Museum of the French chanson
- Established: 24 June 1995
- Location: 8 rue Paul Joyau, La Planche
- Coordinates: 47°1′0.307″N 1°26′12.36″W﻿ / ﻿47.01675194°N 1.4367667°W
- Type: music museum
- Collections: about French music
- Website: laplanche.fr/fr/rb/1759994/le-musee-de-la-chanson-francaise

= Musée de la chanson française =

The Musée de la chanson française is a museum in La Planche, Loire-Atlantique, France. It is dedicated to the chanson (songs in French style) and the musicians that created and sang them.

== History ==
The museum was founded in 1995 with the help of the former maire of La Planche, Lucien Richard (fr). On 24 June of that year it was inaugurated by Michel Boschat, the subprefect of Loire-Atlantique. In 1998 the name Musée de la chanson française was officially deposited at the National Institute of Industrial Property. The goal of the museum is to remember the artists that have established the heritage of the chanson.
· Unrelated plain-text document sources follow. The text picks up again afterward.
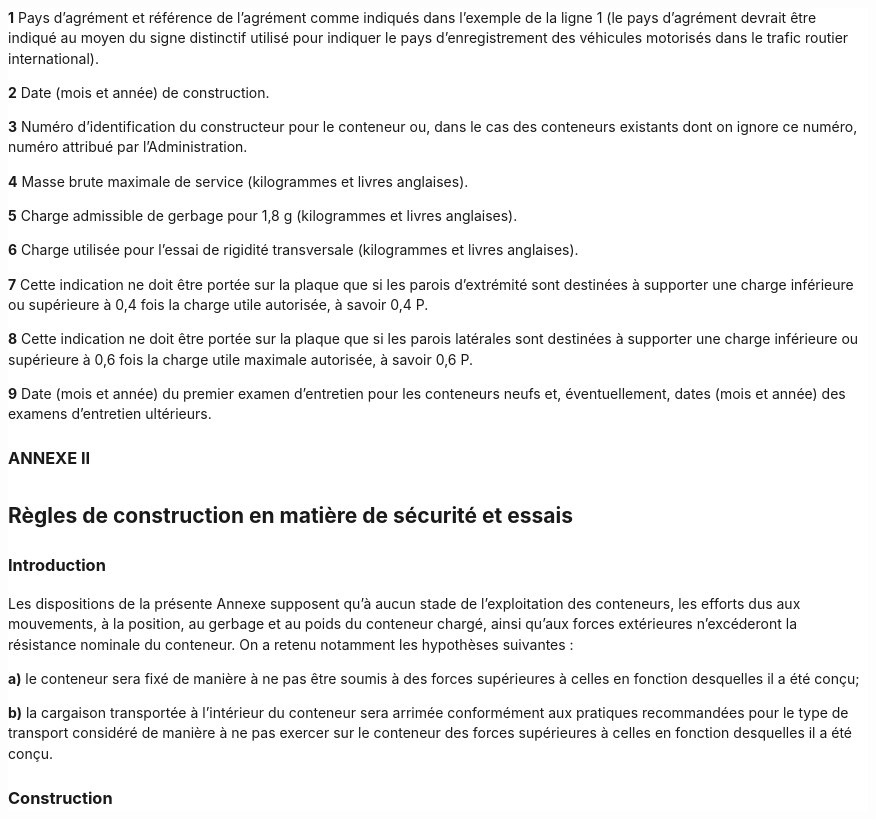 **1** Pays d’agrément et référence de l’agrément comme indiqués dans l’exemple de la ligne 1 (le pays d’agrément devrait être indiqué au moyen du signe distinctif utilisé pour indiquer le pays d’enregistrement des véhicules motorisés dans le trafic routier international).


**2** Date (mois et année) de construction.


**3** Numéro d’identification du constructeur pour le conteneur ou, dans le cas des conteneurs existants dont on ignore ce numéro, numéro attribué par l’Administration.


**4** Masse brute maximale de service (kilogrammes et livres anglaises).


**5** Charge admissible de gerbage pour 1,8 g (kilogrammes et livres anglaises).


**6** Charge utilisée pour l’essai de rigidité transversale (kilogrammes et livres anglaises).


**7** Cette indication ne doit être portée sur la plaque que si les parois d’extrémité sont destinées à supporter une charge inférieure ou supérieure à 0,4 fois la charge utile autorisée, à savoir 0,4 P.


**8** Cette indication ne doit être portée sur la plaque que si les parois latérales sont destinées à supporter une charge inférieure ou supérieure à 0,6 fois la charge utile maximale autorisée, à savoir 0,6 P.


**9** Date (mois et année) du premier examen d’entretien pour les conteneurs neufs et, éventuellement, dates (mois et année) des examens d’entretien ultérieurs.





### **ANNEXE II** 
## Règles de construction en matière de sécurité et essais

### Introduction

Les dispositions de la présente Annexe supposent qu’à aucun stade de l’exploitation des conteneurs, les efforts dus aux mouvements, à la position, au gerbage et au poids du conteneur chargé, ainsi qu’aux forces extérieures n’excéderont la résistance nominale du conteneur. On a retenu notamment les hypothèses suivantes :

**a)** le conteneur sera fixé de manière à ne pas être soumis à des forces supérieures à celles en fonction desquelles il a été conçu;



**b)** la cargaison transportée à l’intérieur du conteneur sera arrimée conformément aux pratiques recommandées pour le type de transport considéré de manière à ne pas exercer sur le conteneur des forces supérieures à celles en fonction desquelles il a été conçu.




### Construction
The museum is located in an old chapel of a retirement home in La Planche. The retirement home was closed in 1991. The idea to locate it in this chapel, came in 1992 at a meeting between Maurice Lecorps, the president of the Musidora Association, and the singer Serge Urso. Not far from the chapel, in Saint-Philbert-de-Grand-Lieu, the Musidora Association annually organized the regional contest of French chansons.

== Collection ==
The museum exhibits its large collection in the nave of the chapel. A variety of pieces is exposed in display cabinets and on the walls. The museum shows a great number of records of wax and vinyl, golden and platinum records, photographs, posters, books, sculptures, and various audio players, including a jukebox and a barrel organ. The museum possesses of some rare material, like posters that have never been published and signed record covers. The oldest record in the museum dates from 1850.